FRIENDSHIP: Kerry Stokes has called for Australia to form a special relationship with China, with greater cultural integration. Photo: Annaliese Frank

Political and humanitarian principles should not be forgotten when doing business with China.

TEN or so years ago, a politics student researching for a masters thesis contacted me about several points I’d highlighted in this column.

Our meeting and subsequent chats proved to be extremely helpful to me because he had a range of impressive insights about aspects of his discipline that I’d never encountered.

One I still vividly recall dealt with the question of warfare.

While chatting one day he quite casually contended that the surest way of ensuring wars never broke out was to extend democracy to the maximum.

“What very few realise,” he said, “is that no two democracies have ever waged war against each other.

“True, there are many cases of democracies going to war; but, crucially, never ever against one another.

“Wars are fought between totalitarian and authoritarian nations and dictatorships, sometimes even against democracies, but there’s never been one between two democracies.”

Until then, I’d never heard this profound point made.

And after a few moments of thought I conceded that this original insight was correct; I couldn’t name two democracies that had fought against each other.

(Please note, neither America’s nor Spain’s civil wars negate his contention since they were internecine imbroglios, not between two democracies.)

All this returned to mind when Beijing recently sparked strife over the tiny Senkaku islands located between China and Japan, which both claim.

All the hallmarks of a protracted military engagement seemed to be in place, including, and ominously, the fact that Japan is a parliamentary democracy, whereas China most definitely is not.

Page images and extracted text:

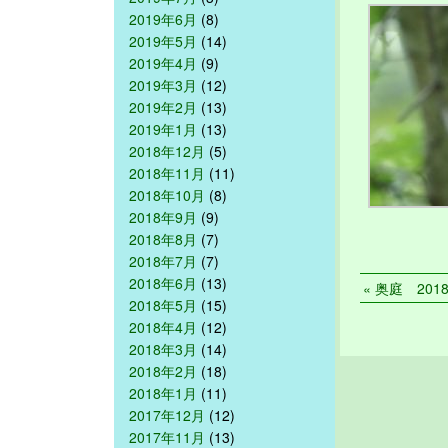
2019年6月
(8)
2019年5月
(14)
2019年4月
(9)
2019年3月
(12)
2019年2月
(13)
2019年1月
(13)
2018年12月
(5)
2018年11月
(11)
2018年10月
(8)
2018年9月
(9)
2018年8月
(7)
2018年7月
(7)
2018年6月
(13)
« 奥庭 2018/
2018年5月
(15)
2018年4月
(12)
2018年3月
(14)
2018年2月
(18)
2018年1月
(11)
2017年12月
(12)
2017年11月
(13)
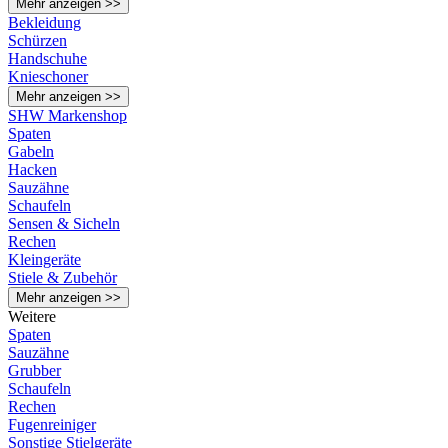
Mehr anzeigen >>
Bekleidung
Schürzen
Handschuhe
Knieschoner
Mehr anzeigen >>
SHW Markenshop
Spaten
Gabeln
Hacken
Sauzähne
Schaufeln
Sensen & Sicheln
Rechen
Kleingeräte
Stiele & Zubehör
Mehr anzeigen >>
Weitere
Spaten
Sauzähne
Grubber
Schaufeln
Rechen
Fugenreiniger
Sonstige Stielgeräte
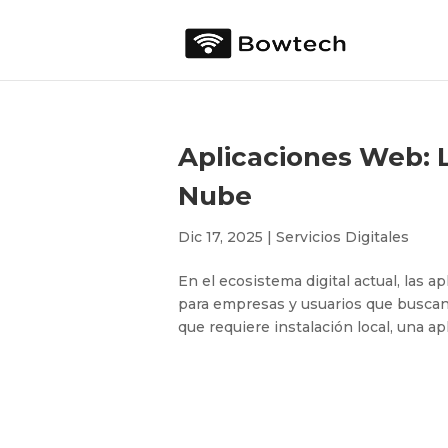
Aplicaciones Web: L
Nube
Dic 17, 2025
|
Servicios Digitales
En el ecosistema digital actual, las 
para empresas y usuarios que buscan e
que requiere instalación local, una a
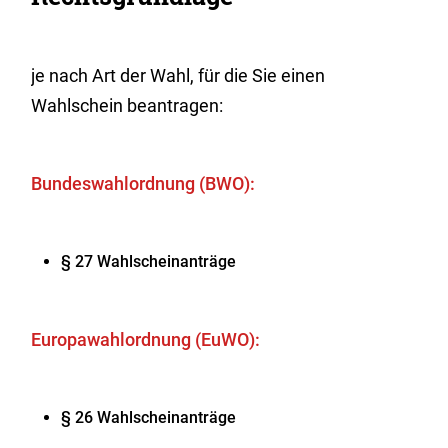
je nach Art der Wahl, für die Sie einen
Wahlschein beantragen:
Bundeswahlordnung (BWO):
§ 27 Wahlscheinanträge
Europawahlordnung (EuWO):
§ 26 Wahlscheinanträge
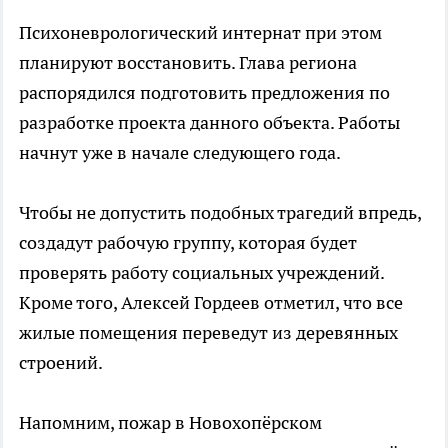
Психоневрологический интернат при этом
планируют восстановить. Глава региона
распорядился подготовить предложения по
разработке проекта данного объекта. Работы
начнут уже в начале следующего года.
Чтобы не допустить подобных трагедий впредь,
создадут рабочую группу, которая будет
проверять работу социальных учреждений.
Кроме того, Алексей Гордеев отметил, что все
жилые помещения переведут из деревянных
строений.
Напомним, пожар в Новохопёрском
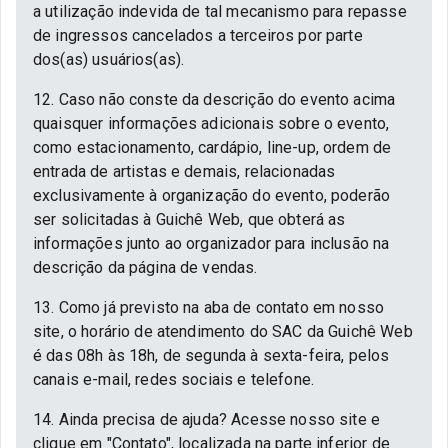
a utilização indevida de tal mecanismo para repasse
de ingressos cancelados a terceiros por parte
dos(as) usuários(as).
12. Caso não conste da descrição do evento acima
quaisquer informações adicionais sobre o evento,
como estacionamento, cardápio, line-up, ordem de
entrada de artistas e demais, relacionadas
exclusivamente à organização do evento, poderão
ser solicitadas à Guichê Web, que obterá as
informações junto ao organizador para inclusão na
descrição da página de vendas.
13. Como já previsto na aba de contato em nosso
site, o horário de atendimento do SAC da Guichê Web
é das 08h às 18h, de segunda à sexta-feira, pelos
canais e-mail, redes sociais e telefone.
14. Ainda precisa de ajuda? Acesse nosso site e
clique em "Contato", localizada na parte inferior de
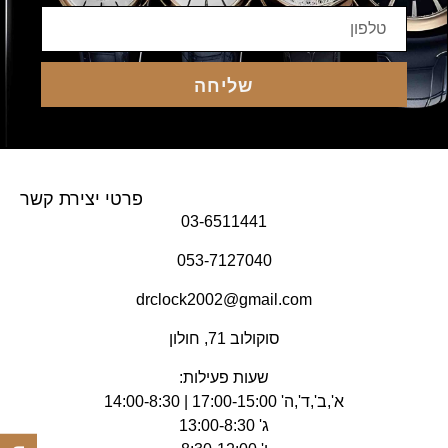
שליחה
פרטי יצירת קשר
03-6511441
053-7127040
drclock2002@gmail.com
סוקולוב 71, חולון
שעות פעילות:
א',ב',ד',ה' 17:00-15:00 | 14:00-8:30
ג' 13:00-8:30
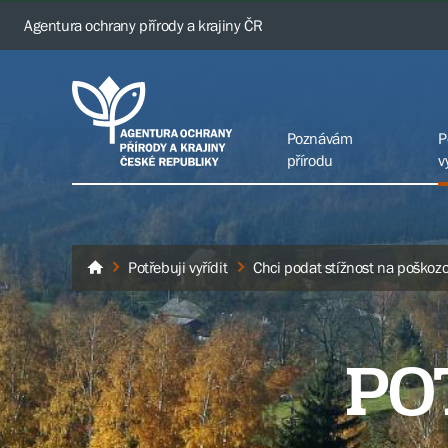
Agentura ochrany přírody a krajiny ČR
Poznávám
P
přírodu
v
Potřebuji vyřídit
Chci podat stížnost na poškozo
AOPK ČR
PO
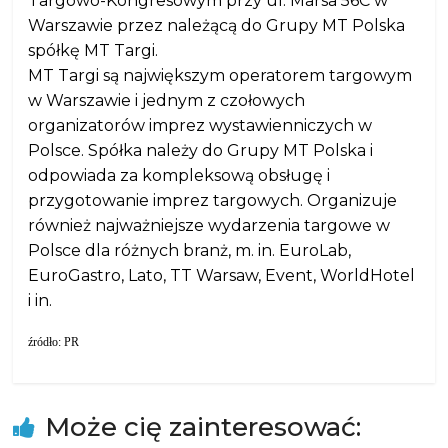
Targowo-Kongresowym przy ul. Marsa 56C w
Warszawie przez należącą do Grupy MT Polska
spółkę MT Targi.
MT Targi są największym operatorem targowym
w Warszawie i jednym z czołowych
organizatorów imprez wystawienniczych w
Polsce. Spółka należy do Grupy MT Polska i
odpowiada za kompleksową obsługę i
przygotowanie imprez targowych. Organizuje
również najważniejsze wydarzenia targowe w
Polsce dla różnych branż, m. in. EuroLab,
EuroGastro, Lato, TT Warsaw, Event, WorldHotel
i in.
źródło: PR
Może cię zainteresować:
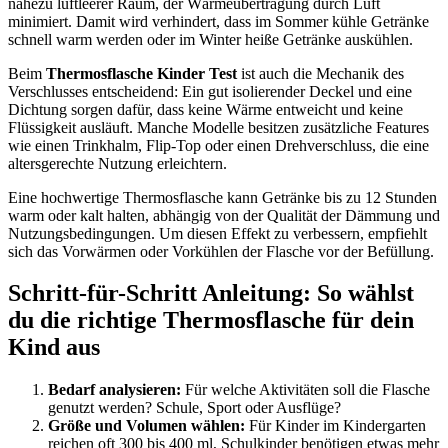
nahezu luftleerer Raum, der Wärmeübertragung durch Luft
minimiert. Damit wird verhindert, dass im Sommer kühle Getränke
schnell warm werden oder im Winter heiße Getränke auskühlen.
Beim
Thermosflasche Kinder Test
ist auch die Mechanik des
Verschlusses entscheidend: Ein gut isolierender Deckel und eine
Dichtung sorgen dafür, dass keine Wärme entweicht und keine
Flüssigkeit ausläuft. Manche Modelle besitzen zusätzliche Features
wie einen Trinkhalm, Flip-Top oder einen Drehverschluss, die eine
altersgerechte Nutzung erleichtern.
Eine hochwertige Thermosflasche kann Getränke bis zu 12 Stunden
warm oder kalt halten, abhängig von der Qualität der Dämmung und
Nutzungsbedingungen. Um diesen Effekt zu verbessern, empfiehlt
sich das Vorwärmen oder Vorkühlen der Flasche vor der Befüllung.
Schritt-für-Schritt Anleitung: So wählst
du die richtige Thermosflasche für dein
Kind aus
Bedarf analysieren:
Für welche Aktivitäten soll die Flasche
genutzt werden? Schule, Sport oder Ausflüge?
Größe und Volumen wählen:
Für Kinder im Kindergarten
reichen oft 300 bis 400 ml, Schulkinder benötigen etwas mehr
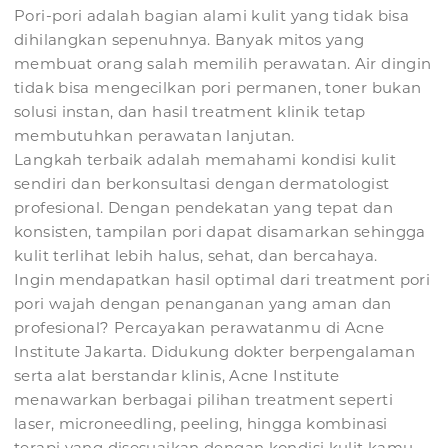
Pori-pori adalah bagian alami kulit yang tidak bisa
dihilangkan sepenuhnya. Banyak mitos yang
membuat orang salah memilih perawatan. Air dingin
tidak bisa mengecilkan pori permanen, toner bukan
solusi instan, dan hasil treatment klinik tetap
membutuhkan perawatan lanjutan.
Langkah terbaik adalah memahami kondisi kulit
sendiri dan berkonsultasi dengan dermatologist
profesional. Dengan pendekatan yang tepat dan
konsisten, tampilan pori dapat disamarkan sehingga
kulit terlihat lebih halus, sehat, dan bercahaya.
Ingin mendapatkan hasil optimal dari treatment pori
pori wajah dengan penanganan yang aman dan
profesional? Percayakan perawatanmu di Acne
Institute Jakarta. Didukung dokter berpengalaman
serta alat berstandar klinis, Acne Institute
menawarkan berbagai pilihan treatment seperti
laser, microneedling, peeling, hingga kombinasi
terapi yang disesuaikan dengan kondisi kulit kamu.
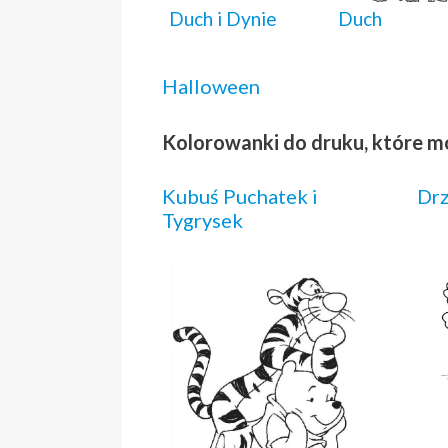
Duch i Dynie
Duch
Halloween
Kolorowanki do druku, które m
Kubuś Puchatek i
Dr
Tygrysek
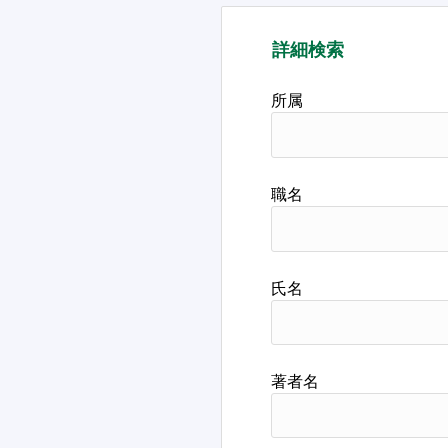
詳細検索
所属
職名
氏名
著者名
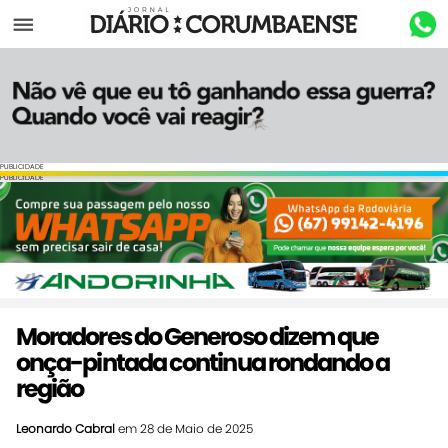
Menu
PUBLICIDADE
PUBLICIDADE
Moradores do Generoso dizem que
onça-pintada continua rondando a
região
Leonardo Cabral
em 28 de Maio de 2025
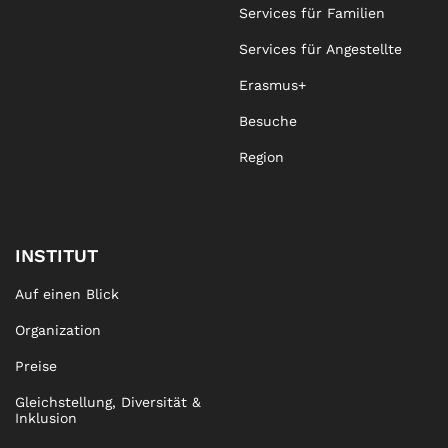
Services für Familien
Services für Angestellte
Erasmus+
Besuche
Region
INSTITUT
Auf einen Blick
Organization
Preise
Gleichstellung, Diversität &
Inklusion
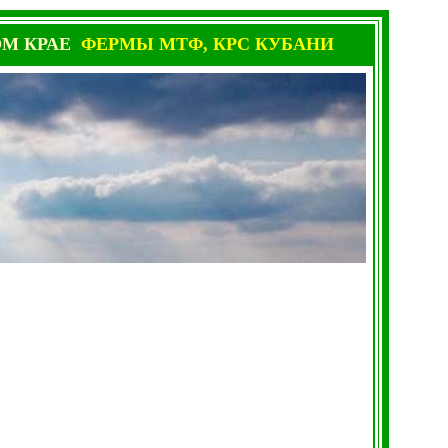
ОМ КРАЕ
ФЕРМЫ МТФ, КРС
КУБАНИ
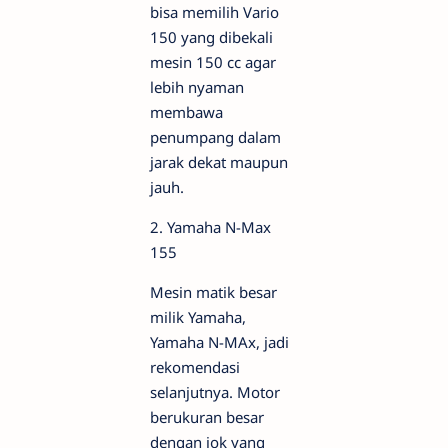
bisa memilih Vario
150 yang dibekali
mesin 150 cc agar
lebih nyaman
membawa
penumpang dalam
jarak dekat maupun
jauh.
2. Yamaha N-Max
155
Mesin matik besar
milik Yamaha,
Yamaha N-MAx, jadi
rekomendasi
selanjutnya. Motor
berukuran besar
dengan jok yang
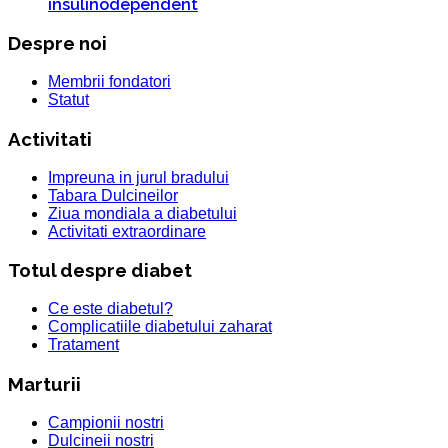
insulinodependent
Despre noi
Membrii fondatori
Statut
Activitati
Impreuna in jurul bradului
Tabara Dulcineilor
Ziua mondiala a diabetului
Activitati extraordinare
Totul despre diabet
Ce este diabetul?
Complicatiile diabetului zaharat
Tratament
Marturii
Campionii nostri
Dulcineii nostri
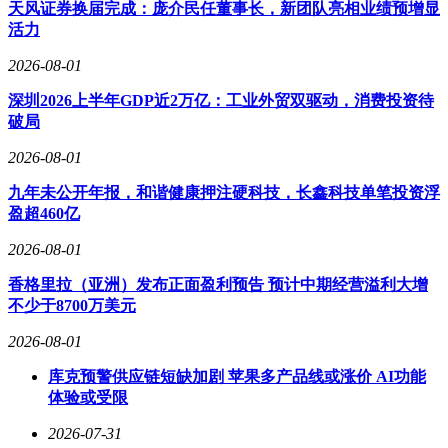
次工具调用的长周期实验中，Qwen3.7始终保持稳定推理能
天风证券换届完成：庞介民任董事长，新团队亮相业绩预增显
力，成功实现端到端任务闭环，为自动化流程提供了可靠技术
活力
支撑。在办公场景中，该模型在SpreadsheetBench-V1测试中以
2026-08-01
87.0分的高分，展现出行业顶尖的表格处理与自动化水平。
深圳2026上半年GDP近2万亿：工业外贸双驱动，消费投资待
破局
2026-08-01
九年未公开年报，和谐健康押注硬科技，长鑫科技单笔投资浮
盈超460亿
2026-08-01
香格里拉（亚洲）发布正面盈利预告 预计中期经营溢利大增
不少于8700万美元
2026-08-01
库克预警供应链短缺加剧 苹果多产品线或涨价 AI功能
体验或受限
2026-07-31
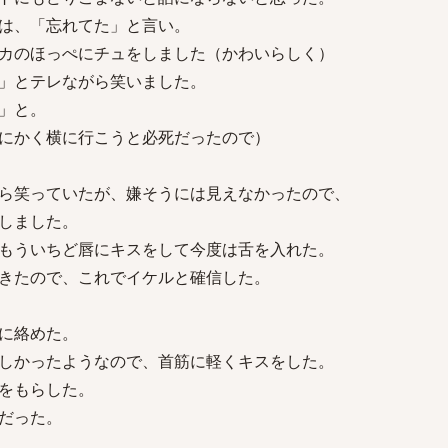
は、「忘れてた」と言い。
カのほっぺにチュをしました（かわいらしく）
」とテレながら笑いました。
」と。
にかく横に行こうと必死だったので）
ら笑っていたが、嫌そうには見えなかったので、
しました。
もういちど唇にキスをして今度は舌を入れた。
きたので、これでイケルと確信した。
に絡めた。
しかったようなので、首筋に軽くキスをした。
をもらした。
だった。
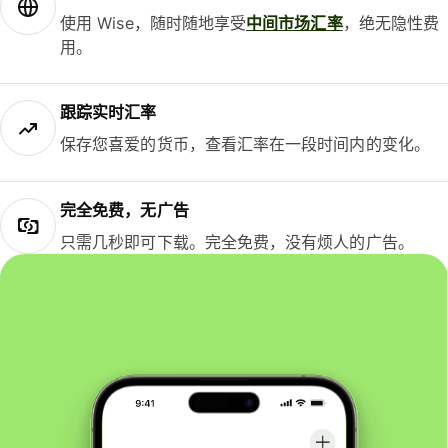
使用 Wise，随时随地享受
中间市场汇率
，绝无隐性费
用。
跟踪实时汇率
保存您喜爱的货币，查看汇率在一段时间内的变化。
完全免费，无广告
只需几秒即可下载。完全免费，没有烦人的广告。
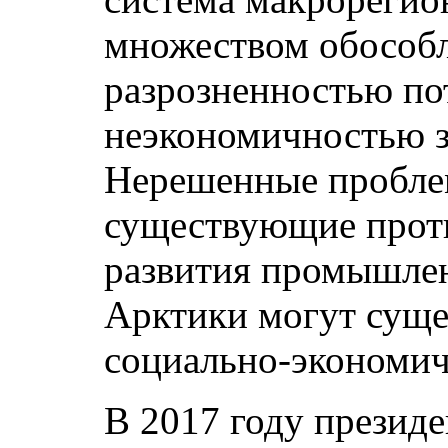
множеством обособл
разрозненностью по
неэкономичностью з
Нерешенные пробле
существующие прот
развития промышлен
Арктики могут суще
социально-экономич
В 2017 году презид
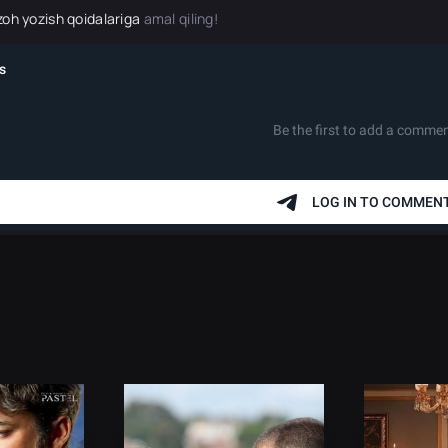
zoh yozish qoidalariga
amal qiling!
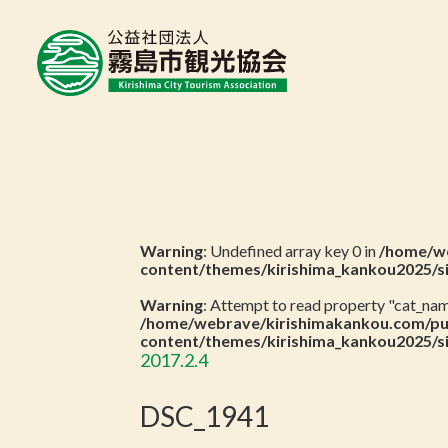
Warning
: Undefined array key 0 in
/home/we
content/themes/kirishima_kankou2025/s
Warning
: Attempt to read property "cat_name
/home/webrave/kirishimakankou.com/pu
content/themes/kirishima_kankou2025/s
2017.2.4
DSC_1941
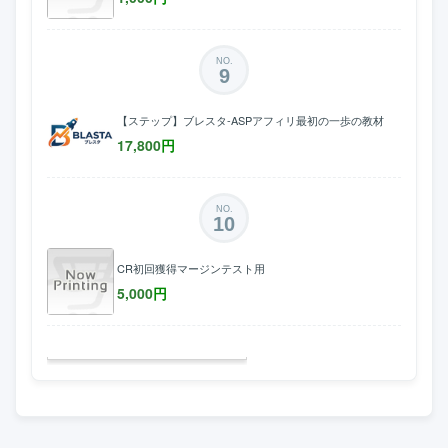
NO.
9
【ステップ】ブレスタ-ASPアフィリ最初の一歩の教材
17,800
円
NO.
10
CR初回獲得マージンテスト用
5,000
円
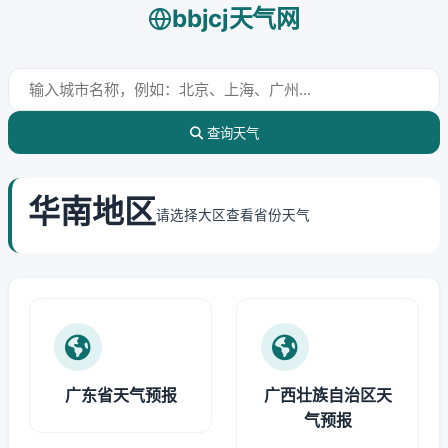
bbjcj天气网
查询天气
华南地区
请选择大区查看省份天气
广东省天气预报
广西壮族自治区天
气预报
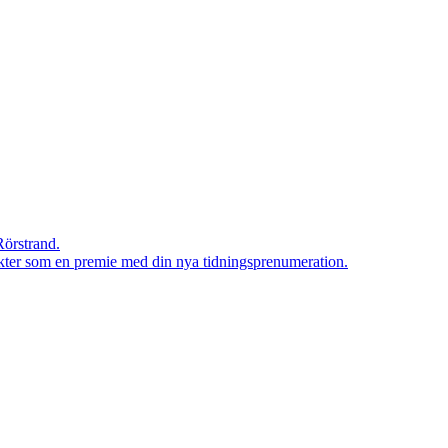
Rörstrand.
rodukter som en premie med din nya tidningsprenumeration.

• _Directions for this task_
Repeat the column on China and democracy word for word, from "While chatting one" up to and including "war against each other.". Work only from the column on China and democracy, not from the listing.

• _Solution to this task_
While chatting one day he quite casually contended that the surest way of ensuring wars never broke out was to extend democracy to the maximum.

“What very few realise,” he said, “is that no two democracies have ever waged war against each other.